Le journaliste Sérondier Louisia devant le mural de Néhémie Joseph. (Crédit : Eloïse Layan / Forbidden Stories

 

Le 10 octobre 2019, Néhémie Joseph quitte précipitamment son domicile en début de soirée avant de disparaître. « Vers 21 heures, il n’était pas rentré, alors qu’il devait déjà être là pour regarder le match de football qui se jouait entre Haïti et le Costa-Rica », consigne la déposition de son épouse. Son meurtre sera annoncé à la radio.

Néhémie Joseph se savait en danger. Moins de deux semaines avant son assassinat, il publiait un post sur Facebook : « J’ai déjà mis tout le monde au courant, mes amis, ma famille, mes proches. Je leur ai dit que tout ce qui m’arrive sera sous la responsabilité d’Elionel (Casseus, l’ancien maire de la ville, NDLR) et du sénateur Rony Célestin ». Forbidden Stories n’a pas été en mesure de confirmer si Rony Célestin ou Elionel Casseus étaient impliqués dans la mort de Néhémie Joseph.

L’avocat Robenson Mazarin, ami de Néhémie Joseph, montre une photo du journaliste retrouvé assassiné dans sa voiture le 10 octobre 2019. Il se bat pour trouver justice dans ce dossier. (Crédit : Eloïse Layan / Forbidden Stories). 

Sur un bout de papier, Robenson Mazarin a dressé une liste. Les huit noms des inculpés dans l’enquête sur le meurtre de Néhémie Joseph.

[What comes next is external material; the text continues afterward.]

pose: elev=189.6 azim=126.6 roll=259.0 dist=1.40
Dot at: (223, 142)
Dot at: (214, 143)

Depuis cinq ans, cet avocat et ancien ami de Néhémie Joseph, se bat sans relâche pour réclamer justice. Longtemps au point mort, l’enquête a fini par déboucher sur une ordonnance rendue en mars 2024 par le juge d’instruction Edwige Dorsainvil. Le sénateur Rony Célestin est renvoyé devant le tribunal criminel (l’équivalent d’une cour d’assises, NDLR), pour des « charges et indices suffisants » dans l’assassinat du journaliste Néhémie Joseph. Impossible d’échanger avec le juge Dorsainvil par téléphone, il aurait quitté le pays et ne communique plus sur le dossier. Son domicile à Port-au-Prince a essuyé des tirs. Ces dernières semaines, un nouveau juge d’instruction a été désigné pour poursuivre l’enquête. Le quatrième depuis 2019. L’impunité, elle, demeure.

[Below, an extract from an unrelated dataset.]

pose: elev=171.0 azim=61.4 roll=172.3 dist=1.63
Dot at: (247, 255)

Rony Célestin n’a pas répondu personnellement à nos demandes d’entretien. Pour Emmanuel Exil, son avocat, l’ex-sénateur n’est « ni auteur, ni complice » du crime : il n’a « jamais menacé Néhémie Joseph », et se retrouve sur le banc des inculpés à la suite de « la dénonciation émanant d’un [de ses] opposant[s] farouche[s] ». Par ailleurs, Emmanuel Exil estime que « le juge n’a pas mené une bonne enquête ».

Affiche de campagne de Rony Célestin pour les élections sénatoriales (Crédit : DR) 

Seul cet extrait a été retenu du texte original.